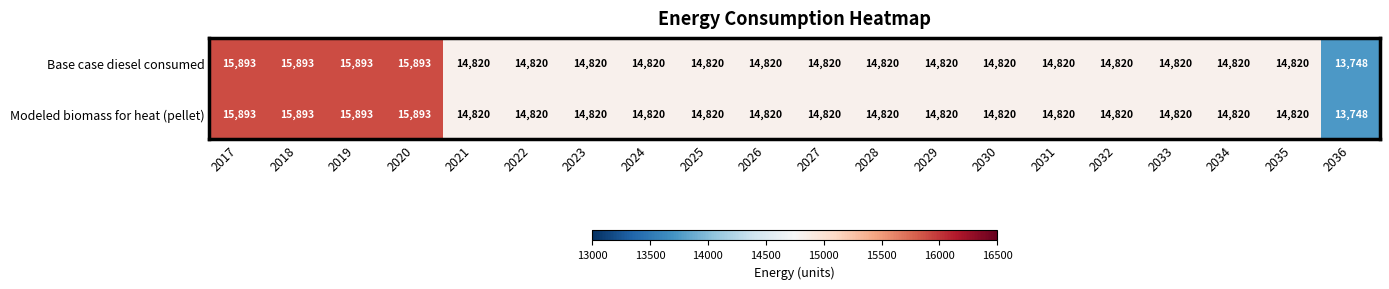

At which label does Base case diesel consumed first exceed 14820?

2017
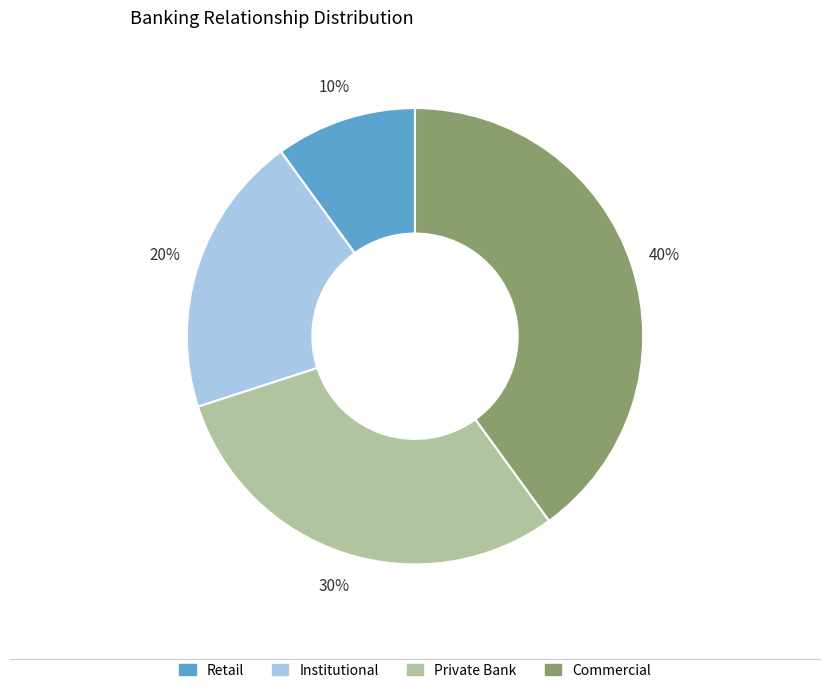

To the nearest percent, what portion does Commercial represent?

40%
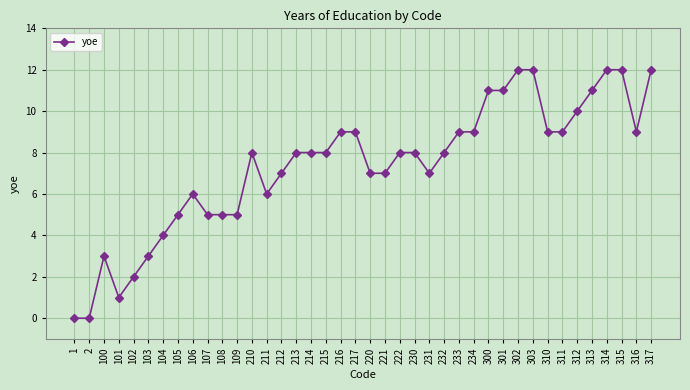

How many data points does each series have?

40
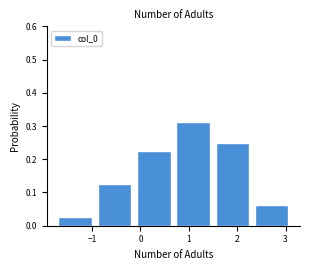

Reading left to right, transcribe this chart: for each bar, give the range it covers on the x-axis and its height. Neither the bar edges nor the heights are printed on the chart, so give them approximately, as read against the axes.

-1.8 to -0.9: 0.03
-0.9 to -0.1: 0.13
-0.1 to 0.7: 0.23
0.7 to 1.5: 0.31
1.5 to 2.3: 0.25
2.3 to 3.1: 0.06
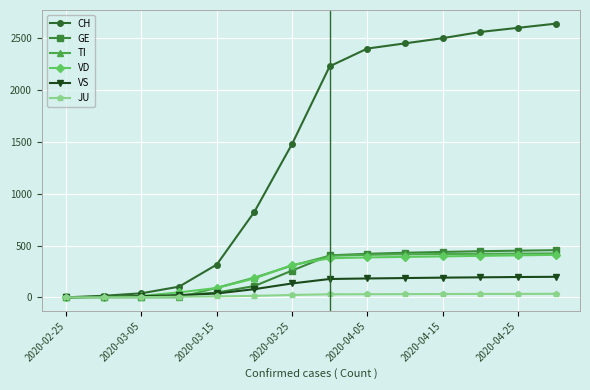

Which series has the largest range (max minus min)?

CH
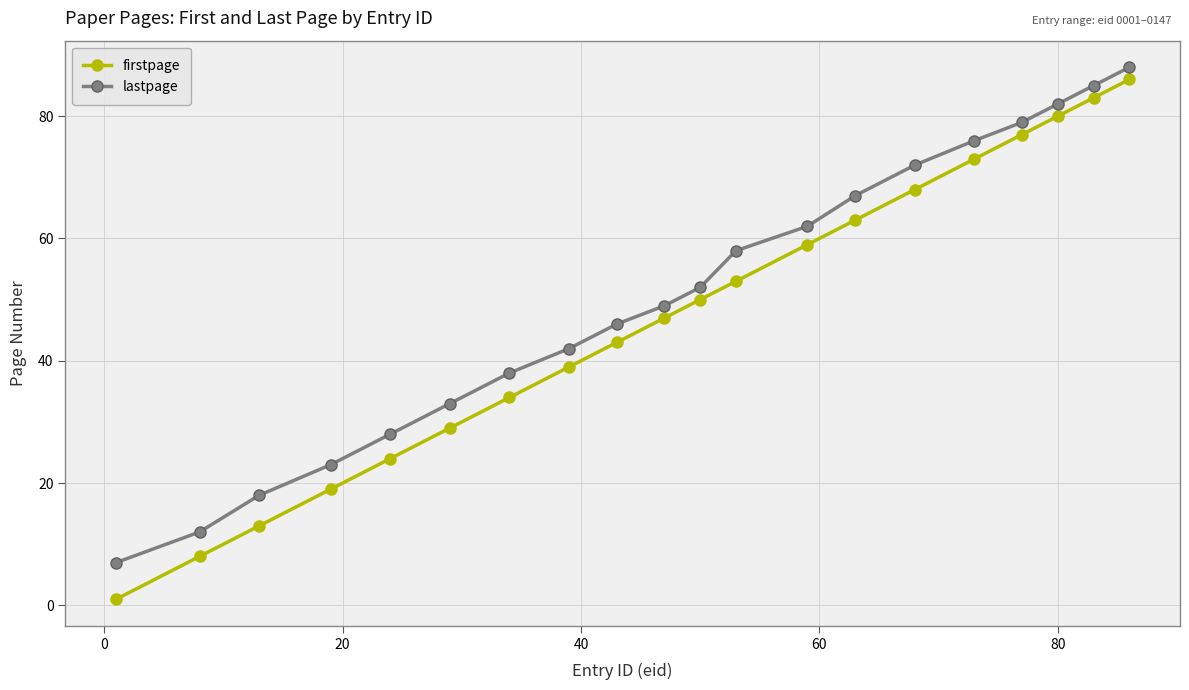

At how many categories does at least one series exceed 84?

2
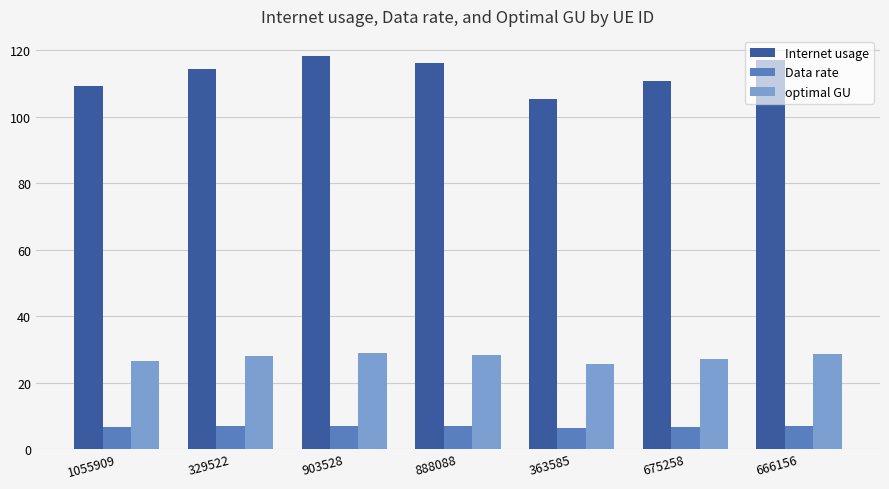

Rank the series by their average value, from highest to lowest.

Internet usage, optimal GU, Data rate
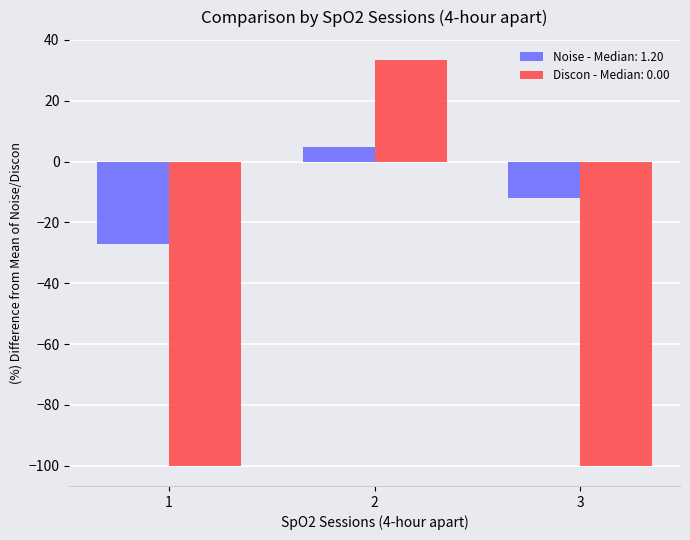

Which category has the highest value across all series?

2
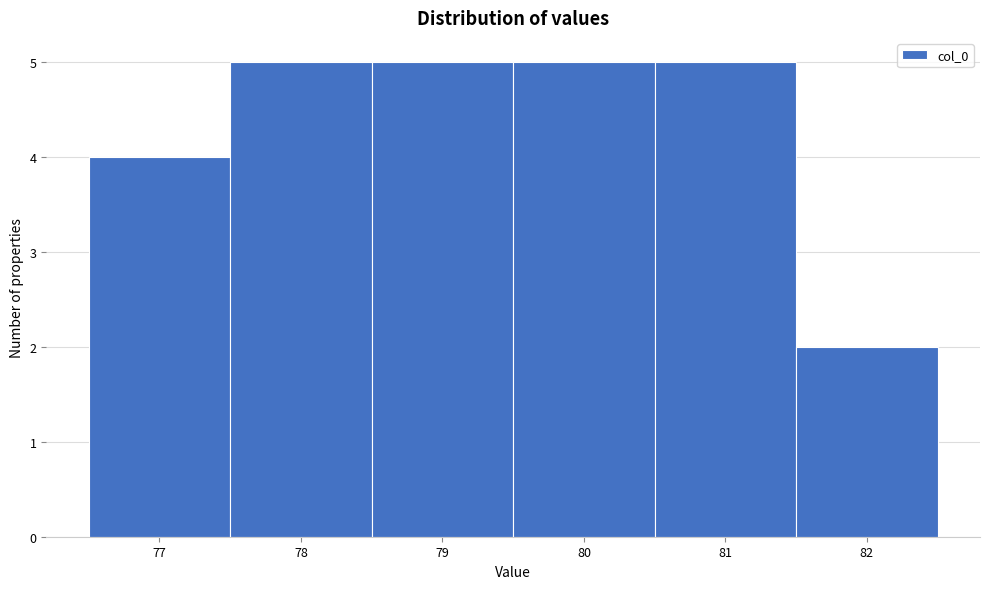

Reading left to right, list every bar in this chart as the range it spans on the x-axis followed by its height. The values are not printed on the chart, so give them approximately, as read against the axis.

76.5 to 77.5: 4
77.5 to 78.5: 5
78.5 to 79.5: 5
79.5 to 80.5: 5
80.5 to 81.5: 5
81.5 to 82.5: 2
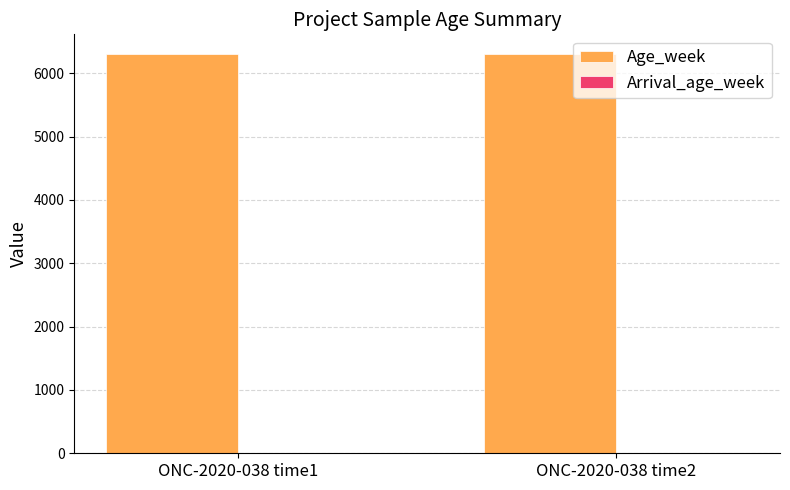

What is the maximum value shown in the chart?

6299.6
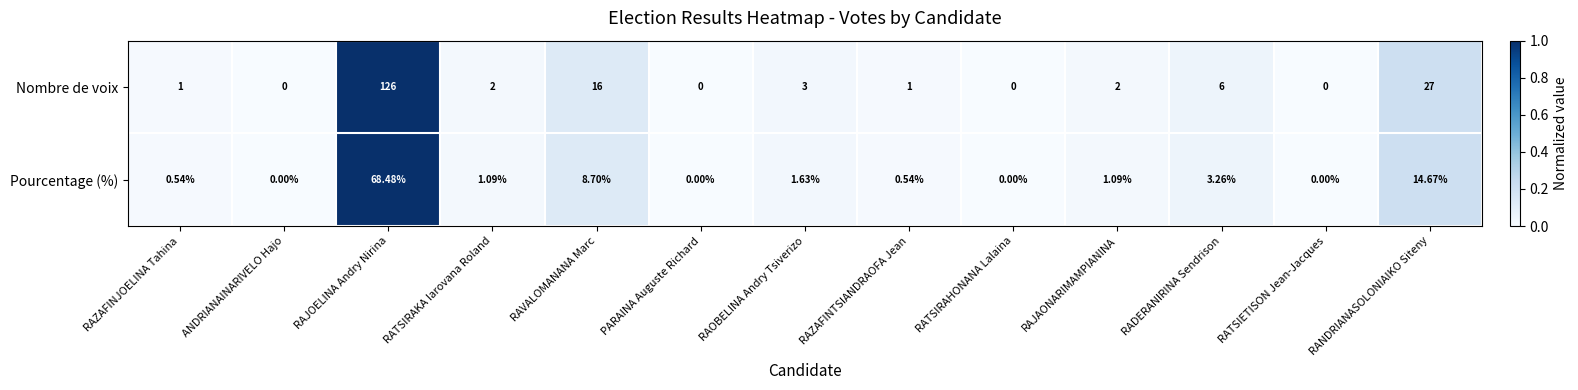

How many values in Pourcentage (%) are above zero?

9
——————————
**REQUIRED ACTION:**
Extract the rows above from the line with "Which category has" through the end of the rows, copying each line unchanged and leaving out the pictures.

**OUTPUT OF THE EXERCISE:**
Which category has the highest value across all series?

2

Reading left to right, list every bar in this chart as the range it spans on the x-axis followed by its height. The values are not printed on the chart, so give them approximately, as read against the axis.

76.5 to 77.5: 4
77.5 to 78.5: 5
78.5 to 79.5: 5
79.5 to 80.5: 5
80.5 to 81.5: 5
81.5 to 82.5: 2

What is the maximum value shown in the chart?

6299.6

How many values in Pourcentage (%) are above zero?

9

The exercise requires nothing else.